The following are from the Washington Post Style Invitational (a weekly
contest for readers). The idea is to redefine words from the dictionary.
Carcinoma--n., a valley in California, notable for its heavy smog.
Esplanade--v., to attempt an explanation while drunk.
Flabbergasted--adj., appalled over how much weight you have gained.
Negligent--adj., describes a condition in which you absentmindedly
answer the door in your nightie.
Lymph--v., to walk with a lisp.
Gargoyle--n., an olive-flavored mouthwash.
Bustard--n., a very rude Metrobus driver.
Nincompoop--n., the military command responsible for battlefield
sanitation.
Coffee--n., a person who is coughed upon.
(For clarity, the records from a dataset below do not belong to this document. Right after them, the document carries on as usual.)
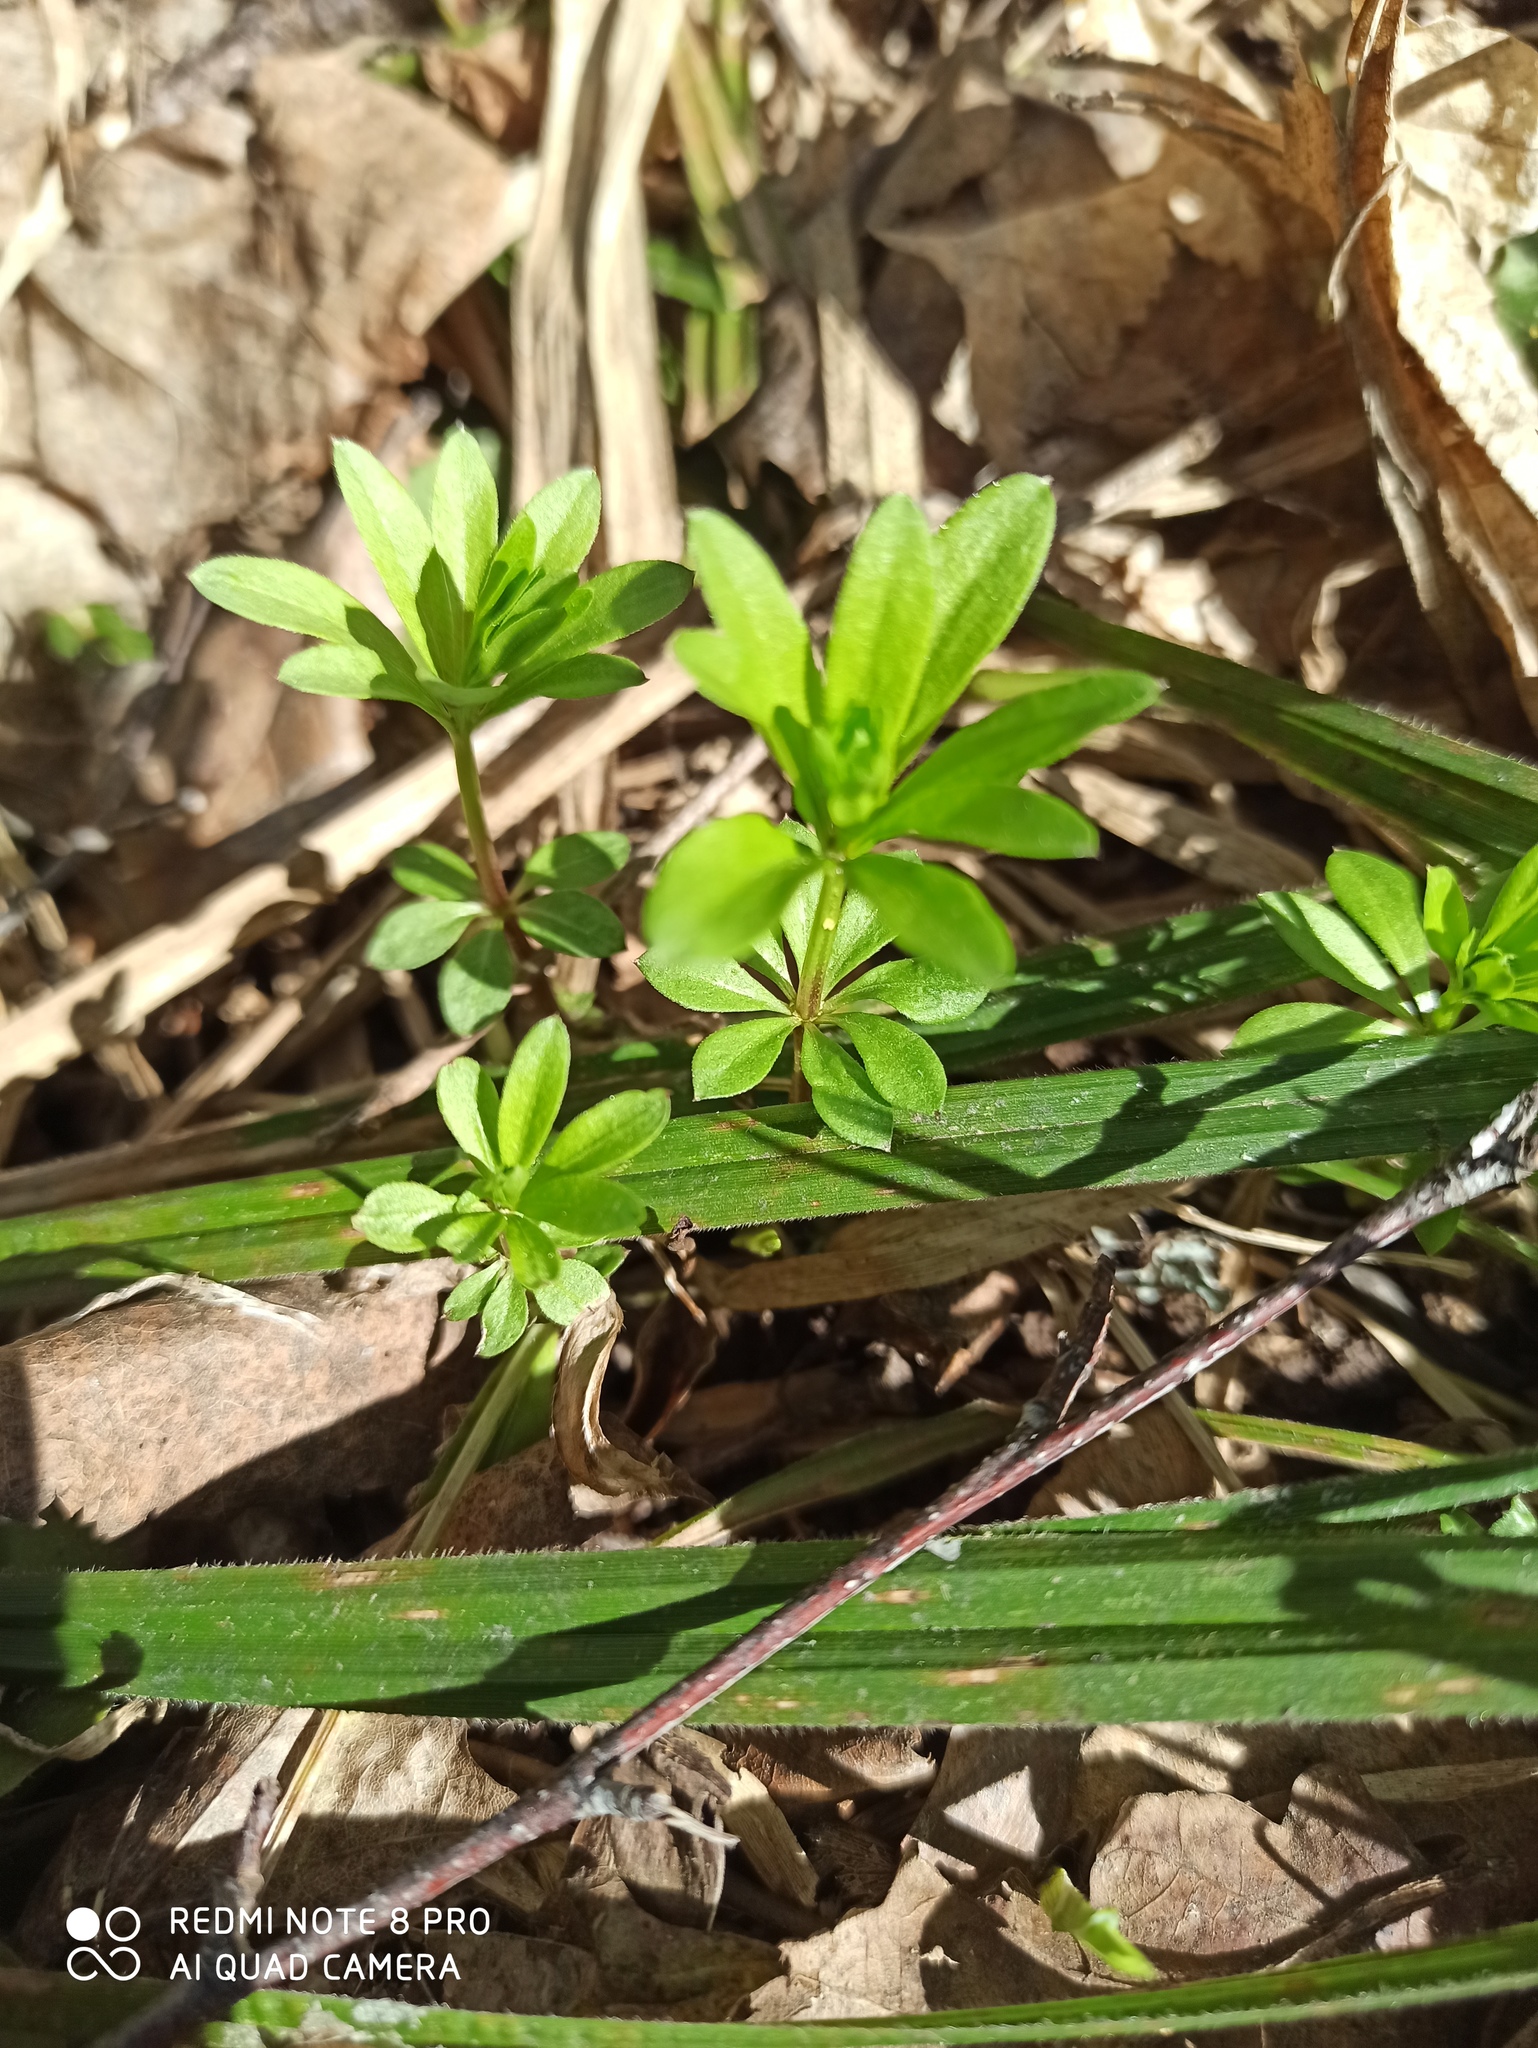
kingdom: Plantae
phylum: Tracheophyta
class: Magnoliopsida
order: Gentianales
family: Rubiaceae
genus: Galium
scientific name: Galium odoratum
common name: Sweet woodruff
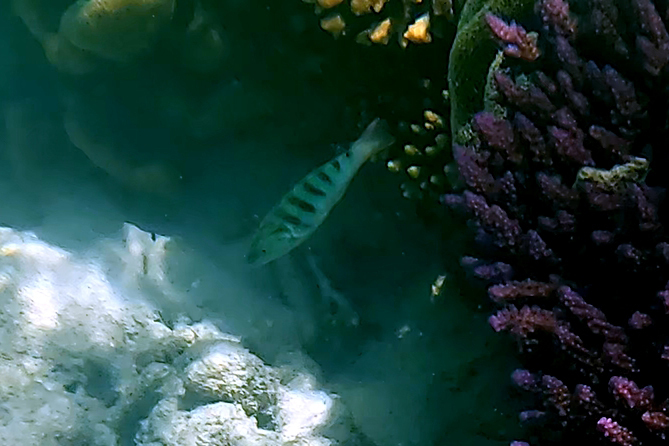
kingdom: Animalia
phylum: Chordata
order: Perciformes
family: Labridae
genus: Thalassoma
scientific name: Thalassoma hardwicke
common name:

Flatulence--n., the emergency vehicle that picks you up after you are
run over by a steamroller.
Balderdash--n., a rapidly receding hairline.
Mausoleum--n., floor covering used in crypts. Attractive from the top
&
bottom.
Testicle--n., a humorous question to an exam.
Semantics--n., pranks conducted by young men studying for the
priesthood, including such things as gluing together the pages of the
parson's prayerbook just before Vespers.
Rectitude--n., the formal, dignified demeanor assumed by a proctologist
Macadam--n., the first man on Earth, according to the Celtic bible.
Oyster--n., a person who sprinkles his conversation with Yiddish
expressions.
Circumvent--n., the opening in the front of boxer shorts.